Source text

Ruth Simbao: Following on from the African Arts dialogue, “Zimbabwe Mobilizes: ICAC’s Shift from Coup de Grăce to Cultural Coup” (Simbao et al. 2017) this dialogue considers another important event in the visual arts that recently took place on the African continent. Like the International Conference on African Cultures (ICAC) that was held in Harare in 2017, this event in Dakar contributes in important ways towards a shift of the center of gravity of the global academy, particularly the study of art history in and of Africa.1

The Raw Material Company’s Condition Report 3 symposium took place at the Musée des Civilisations Noires (Museum of Black Civilizations) in Dakar, Senegal September 20–22, 2018 (Fig. 1). Organized by Koyo Kouoh (Fig. 2) and Ugochukwu-Smooth Nzewi, the workshop was themed Art History in Africa, and discussions focused on ways of localizing art histories; the role of Senegal—in particular Dak’art—in shaping the arc of art history in Africa; the history of “African art history”; platforms that expand conventional praxes of art history; and the importance of situating Africa as the legitimizing site of knowledge creation. Invited presenters were Salah Hassan (Fig. 3) and Paul Goodwin (keynote speakers), Sylvain Sankalé, Massamba Mbaye, Peju Laiwola, Elizabeth Giorgis, Suzana Sousa, Ruth Simbao, Babacar M. Diop, Emi Koide (Fig. 4), Dominique Malaquais, Zulu Mbaye, Yaëlle Biro, Susan Gagliardi, Dulcie Abrahams Altass, Eva Barois de Caelvel (Fig. 5), Iheanyi Onwuegbucha, Sean O’Toole, Ntone Edjabe, Bonaventure Ndikung, El Hadji Malick Ndiyaye, and Nana Oforiatta Ayim (Fig. 6).

The data
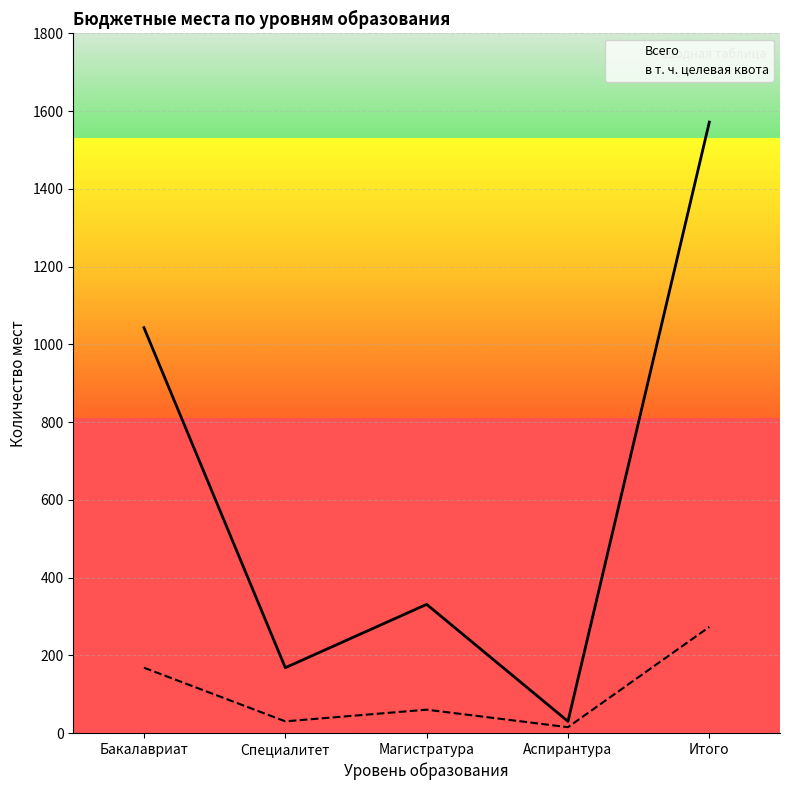

How many data points in в т. ч. целевая квота are less than 60?

2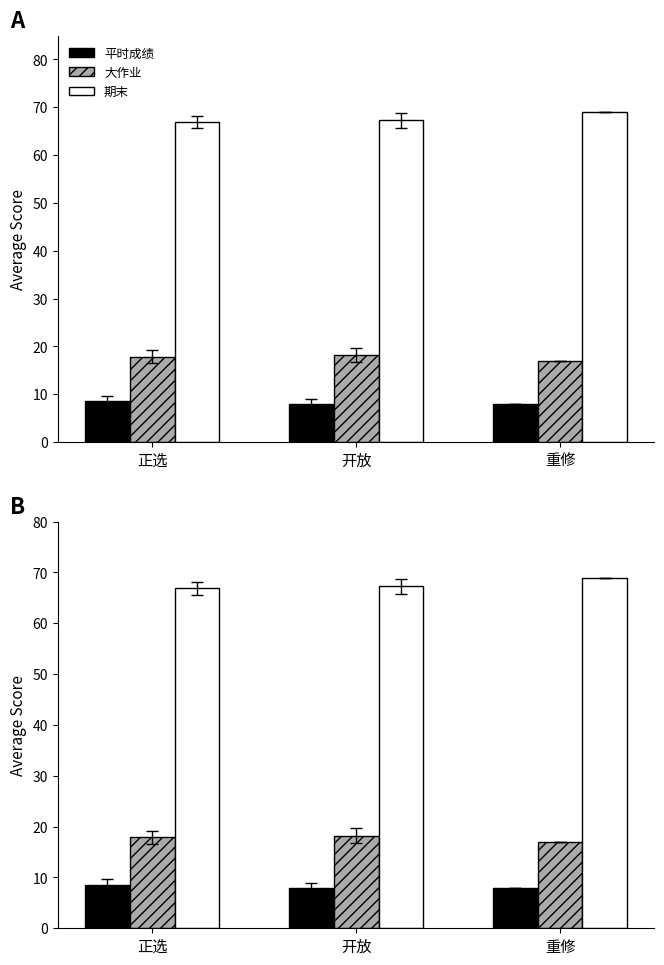

True or false: 大作业 has a value of 5.7 at 开放.

False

Exercise details
Reproduce the full text on the Condition Report 3 symposium in Dakar, word for word. The listing here was drawn from a different source than the Art History in Africa text.

Solution
Ruth Simbao: Following on from the African Arts dialogue, “Zimbabwe Mobilizes: ICAC’s Shift from Coup de Grăce to Cultural Coup” (Simbao et al. 2017) this dialogue considers another important event in the visual arts that recently took place on the African continent. Like the International Conference on African Cultures (ICAC) that was held in Harare in 2017, this event in Dakar contributes in important ways towards a shift of the center of gravity of the global academy, particularly the study of art history in and of Africa.1

The Raw Material Company’s Condition Report 3 symposium took place at the Musée des Civilisations Noires (Museum of Black Civilizations) in Dakar, Senegal September 20–22, 2018 (Fig. 1). Organized by Koyo Kouoh (Fig. 2) and Ugochukwu-Smooth Nzewi, the workshop was themed Art History in Africa, and discussions focused on ways of localizing art histories; the role of Senegal—in particular Dak’art—in shaping the arc of art history in Africa; the history of “African art history”; platforms that expand conventional praxes of art history; and the importance of situating Africa as the legitimizing site of knowledge creation. Invited presenters were Salah Hassan (Fig. 3) and Paul Goodwin (keynote speakers), Sylvain Sankalé, Massamba Mbaye, Peju Laiwola, Elizabeth Giorgis, Suzana Sousa, Ruth Simbao, Babacar M. Diop, Emi Koide (Fig. 4), Dominique Malaquais, Zulu Mbaye, Yaëlle Biro, Susan Gagliardi, Dulcie Abrahams Altass, Eva Barois de Caelvel (Fig. 5), Iheanyi Onwuegbucha, Sean O’Toole, Ntone Edjabe, Bonaventure Ndikung, El Hadji Malick Ndiyaye, and Nana Oforiatta Ayim (Fig. 6).